◆ What to do:
Whenever a line in the entries includes the word "wire", copy that line out.

◆ Hardware design source files:

Start of Block

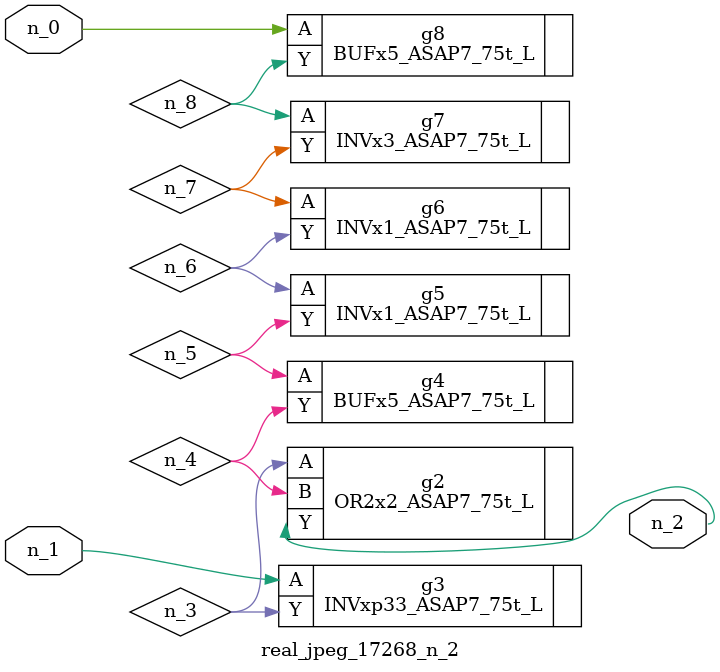
<source format=v>
module real_jpeg_17268_n_2 (n_1, n_0, n_2);

input n_1;
input n_0;

output n_2;

wire n_5;
wire n_4;
wire n_8;
wire n_6;
wire n_7;
wire n_3;

BUFx5_ASAP7_75t_L g8 ( 
.A(n_0),
.Y(n_8)
);

INVxp33_ASAP7_75t_L g3 ( 
.A(n_1),
.Y(n_3)
);

OR2x2_ASAP7_75t_L g2 ( 
.A(n_3),
.B(n_4),
.Y(n_2)
);

BUFx5_ASAP7_75t_L g4 ( 
.A(n_5),
.Y(n_4)
);

INVx1_ASAP7_75t_L g5 ( 
.A(n_6),
.Y(n_5)
);

INVx1_ASAP7_75t_L g6 ( 
.A(n_7),
.Y(n_6)
);

INVx3_ASAP7_75t_L g7 ( 
.A(n_8),
.Y(n_7)
);


endmodule
</source>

End of Block

◆ Your solution:
wire n_5;
wire n_4;
wire n_8;
wire n_6;
wire n_7;
wire n_3;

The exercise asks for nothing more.